> di Paolo Calabrò
Se è vero che la morte è e rimane un mistero per l’uomo, è altrettanto vero che non è impossibile riflettervi collettivamente e stabilire un modo comune di porsi di fronte ad essa che sia migliore – o anche solo più consapevole e meno schiavo della coazione a ripetere i comportamenti di chi ci ha preceduti. La morte è infatti ben di più che il termine biologico della vita: da sempre l’uomo ha attribuito un significato simbolico particolare – strettamente correlato all’epoca e alla cultura – a questo evento che, in un modo o nell’altro, ha ritenuto di dover “celebrare ritualmente” e mai su di un piano strettamente individuale. Ma, a stretto rigore,
è possibile parlarne per dirne qualcosa che non sia ovvio? È utile riflettere su qualcosa di tanto ineluttabile e immodificabile che – comunque la si voglia mettere – resta per l’uomo la fine di ogni cosa?
C’è tanta ottima filosofia in questo libro di Edgar Morin, pensatore celebre per il suo monumentale trattato sul Metodo – e autore di innumerevoli opere, molte delle quali già tradotte in Italia da Erickson. Non solo una storia della morte, ma una riflessione approfondita interdisciplinarmente su questa realtà tanto unica, che a sua volta differenzia in maniera unica l’uomo dagli animali, l’individuo dalla specie, ciascuno di noi (con le proprie convinzioni e paure) da ciascun altro. Pubblicato per la prima volta nel 1950, questo studio (aggiornato dall’autore via via nel corso degli anni, fino a quest’ultima edizione) è importante e quanto mai attuale oggi – come ricorda opportunamente il curatore italiano, Riccardo Mazzeo[1], nella sua magistrale Nota introduttiva – nell’epoca della rimozione coatta della morte, sostituita dalla promessa (poco importa se illusoria) di una sempre protraibile giovinezza e di un godimento estenuato ed eternizzante. Un libro stupendo. Da non perdere.
E. Morin, L’uomo e la morte, ed. Erickson, 2014, pp. 370, euro 22. Tr. it. e cura di Riccardo Mazzeo.
[1] Che tra l’altro intervista l’autore in apertura del volume, a mo’ di Prefazione. Riccardo Mazzeo, intellettuale trentino che ha maturato il proprio spessore sulla linea di confine tra la sociologia e la letteratura, è autore di un libro a quattro mani con il celeberrimo sociologo anglopolacco Zygmunt Bauman, dal titolo Conversazioni sull’educazione (ed. Erickson); con il quale sta attualmente lavorando a una seconda opera, in preparazione per la prima metà del 2015.
19 ottobre 2014 alle 11:56
Sono certo che il libro di Morin sia, come grandissima parte dei suoi scritti, profondo e ricco di spunti filosofici e antropologici colti e originali. Mi permetto di dissentire (filosoficamente) con la prima affermazione di Paolo Calabrò quando dice che “la morte è e rimane un mistero per l’uomo”. Di per sé la morte è la cosa più frequente e più normale che c’è in un posto – quello che abitiamo noi – dove esiste la vita. Quando cessa un certo tipo di organizzazione della materia, lì si può dire che sia cessata la vita: se la morte coincide con la cessazione della vita (la qual cosa può, naturalmente, essere discussa) allora possiamo dire – con una stridente contraddizione di termini – che lì si sia realizzata la morte. L’oggetto e la variabile non è costituita dalla morte bensì dall’uomo che pensa alla morte: allora sì che la morte può diventare un oggetto arcano e misterioso come lo è ogni cosa a cui l’uomo vuole attribuire un senso nella dimensione, appunto, antropologica. In questo senso, la “vita” o il “tempo” non sono meno misteriosi della morte.
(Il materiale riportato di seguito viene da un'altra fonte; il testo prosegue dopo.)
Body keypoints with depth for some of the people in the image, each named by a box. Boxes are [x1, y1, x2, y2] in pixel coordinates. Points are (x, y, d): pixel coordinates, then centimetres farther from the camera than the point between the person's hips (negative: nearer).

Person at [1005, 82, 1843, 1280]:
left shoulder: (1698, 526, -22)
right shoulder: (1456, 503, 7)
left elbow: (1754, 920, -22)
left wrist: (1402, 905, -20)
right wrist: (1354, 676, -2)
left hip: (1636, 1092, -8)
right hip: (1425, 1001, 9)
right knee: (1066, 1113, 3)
Fatte queste precisazioni che spero Paolo Calabrò vorrà perdonare, cederò alla sua lusinga e andrò a leggere il saggio di Morin.
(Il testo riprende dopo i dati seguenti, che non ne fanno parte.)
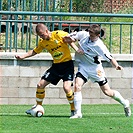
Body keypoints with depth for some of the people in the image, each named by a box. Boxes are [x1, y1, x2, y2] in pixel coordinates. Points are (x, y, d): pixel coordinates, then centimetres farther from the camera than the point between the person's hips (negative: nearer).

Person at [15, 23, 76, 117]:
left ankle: (74, 110, -5)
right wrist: (22, 56, 8)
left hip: (67, 64, -7)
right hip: (56, 65, 7)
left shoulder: (59, 34, -15)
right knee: (40, 85, 3)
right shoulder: (43, 42, 4)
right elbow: (35, 51, 19)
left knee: (66, 87, -24)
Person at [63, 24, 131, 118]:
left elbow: (110, 58, -24)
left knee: (107, 91, 2)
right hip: (83, 67, 4)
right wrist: (69, 39, -18)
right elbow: (68, 38, 5)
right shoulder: (83, 35, -10)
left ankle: (125, 103, 28)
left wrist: (116, 65, -43)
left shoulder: (99, 46, -24)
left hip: (95, 68, -4)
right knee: (77, 86, -19)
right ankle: (78, 113, -13)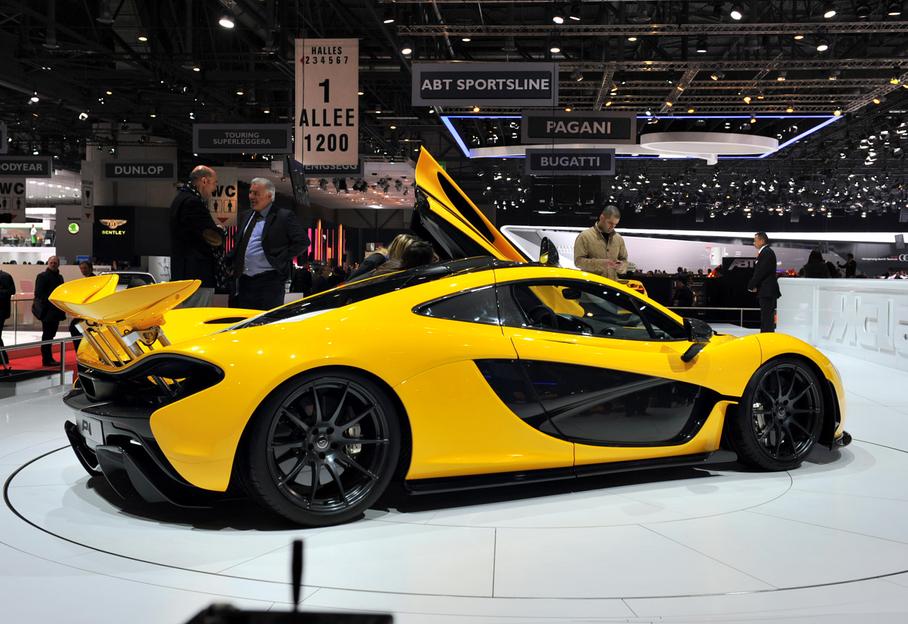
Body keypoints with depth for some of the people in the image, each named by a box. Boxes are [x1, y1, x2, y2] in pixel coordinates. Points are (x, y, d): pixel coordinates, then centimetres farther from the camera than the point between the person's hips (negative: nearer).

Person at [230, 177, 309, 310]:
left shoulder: (284, 217, -4)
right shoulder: (245, 217, 18)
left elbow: (302, 241, -9)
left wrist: (281, 260, -11)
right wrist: (234, 264, 11)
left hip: (269, 282, -7)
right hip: (244, 281, 7)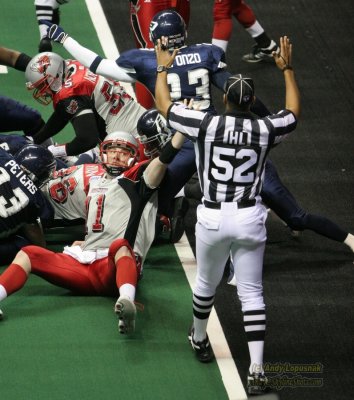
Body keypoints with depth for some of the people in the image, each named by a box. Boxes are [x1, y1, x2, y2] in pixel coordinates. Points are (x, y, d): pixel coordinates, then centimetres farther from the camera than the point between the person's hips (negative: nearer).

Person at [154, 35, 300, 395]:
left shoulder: (205, 125, -12)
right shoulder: (264, 130, -7)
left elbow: (163, 105, 4)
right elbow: (293, 113, 17)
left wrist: (162, 68, 19)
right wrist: (287, 70, 26)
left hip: (212, 219, -1)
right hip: (250, 219, 1)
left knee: (206, 284, 23)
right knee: (251, 293, 4)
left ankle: (199, 341, 46)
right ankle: (256, 371, -4)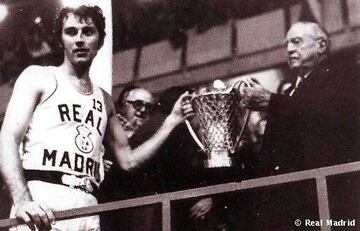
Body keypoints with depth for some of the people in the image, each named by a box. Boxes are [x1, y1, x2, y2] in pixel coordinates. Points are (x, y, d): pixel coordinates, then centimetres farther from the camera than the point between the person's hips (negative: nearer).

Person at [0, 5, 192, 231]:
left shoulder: (104, 101, 21)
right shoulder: (39, 77, 8)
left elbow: (128, 160, 24)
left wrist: (171, 122, 16)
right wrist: (23, 201, -20)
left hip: (88, 207, 4)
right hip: (41, 203, -4)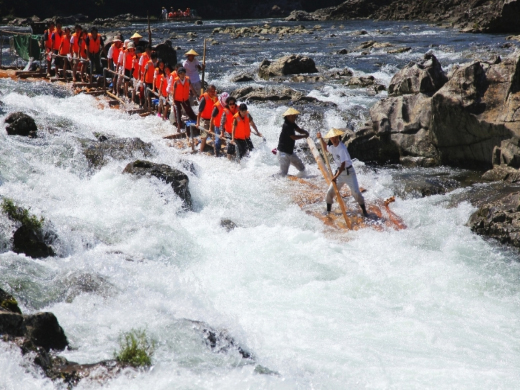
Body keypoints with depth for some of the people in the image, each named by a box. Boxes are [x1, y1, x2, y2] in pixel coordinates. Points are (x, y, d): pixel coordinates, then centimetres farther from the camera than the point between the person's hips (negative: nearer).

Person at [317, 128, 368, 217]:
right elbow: (325, 150, 26)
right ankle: (328, 209, 22)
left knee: (356, 192, -9)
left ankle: (364, 210, 4)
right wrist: (320, 139, 13)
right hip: (339, 171, 7)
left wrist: (336, 176, -31)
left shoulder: (342, 148, -24)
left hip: (349, 172, -7)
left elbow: (343, 164, -26)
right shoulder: (331, 146, 0)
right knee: (330, 191, 4)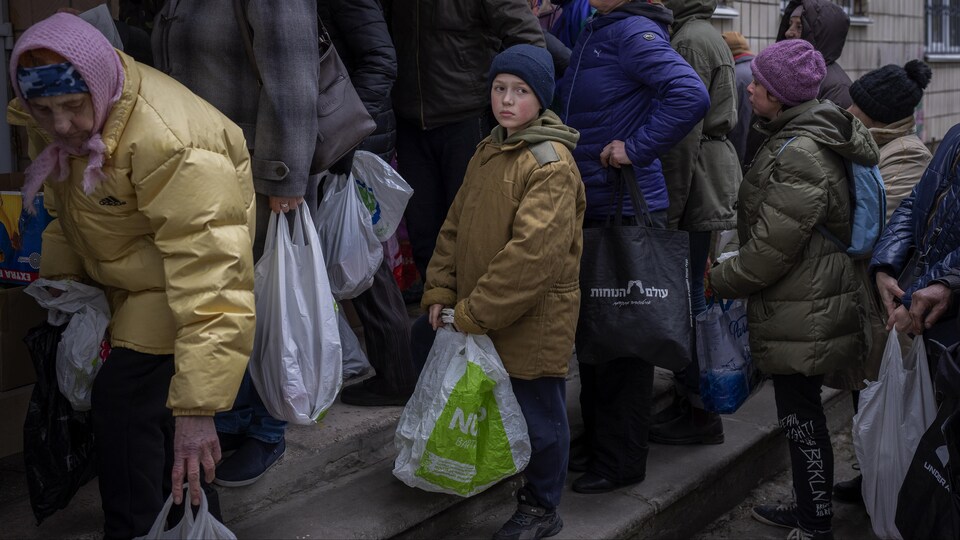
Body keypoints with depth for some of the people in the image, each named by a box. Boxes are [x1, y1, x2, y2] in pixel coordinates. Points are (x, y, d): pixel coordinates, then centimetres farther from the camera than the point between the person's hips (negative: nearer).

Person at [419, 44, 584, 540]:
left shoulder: (551, 164, -17)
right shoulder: (488, 152, 10)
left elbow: (534, 252, -25)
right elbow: (456, 225, 12)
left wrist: (473, 313, -22)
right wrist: (440, 292, 1)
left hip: (535, 317, -7)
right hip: (482, 318, 7)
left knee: (538, 411, 6)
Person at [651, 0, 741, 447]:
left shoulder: (690, 40, -12)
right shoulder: (707, 36, 19)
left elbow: (685, 132, -18)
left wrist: (669, 209, -17)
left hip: (695, 187, -10)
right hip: (713, 177, 10)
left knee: (689, 297, -5)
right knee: (691, 294, 15)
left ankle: (698, 412, 2)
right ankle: (690, 394, 24)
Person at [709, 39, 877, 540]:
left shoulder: (799, 155, -23)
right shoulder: (793, 137, 11)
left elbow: (770, 251, -22)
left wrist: (717, 280, -8)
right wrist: (727, 272, 19)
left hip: (803, 315, -10)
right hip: (807, 305, 10)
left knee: (801, 416, 2)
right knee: (799, 413, 19)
19 ottobre 2014 alle 12:18
Caro Piero,
il Suo commento non va perdonato, ma apprezzato e commentato a sua volta. Credo che in realtà sul punto la pensiamo in maniera molto simile: la morte è un mistero esattamente come la vita; e non perché a esse l’uomo voglia ostinatamente (e forse ingenuamente) attribuire un senso, bensì perché entrambe mostrano ogni volta un’eccedenza rispetto al banalmente materiale e meccanico, eccedenza che richiede quel conferimento di senso. Ricordando la distinzione greca tra bios e zoe, evidenzieremo che la morte non è solo la cessazione della vita fisica (materiale o biologica che dir si voglia), ma quella della vita umana (che è più della meramente biologica). Al punto che – forse esagerando, ma non possiamo affrontare l’argomento qui – l’uomo ha sempre immaginato che la vita potesse continuare… oltre la morte del corpo.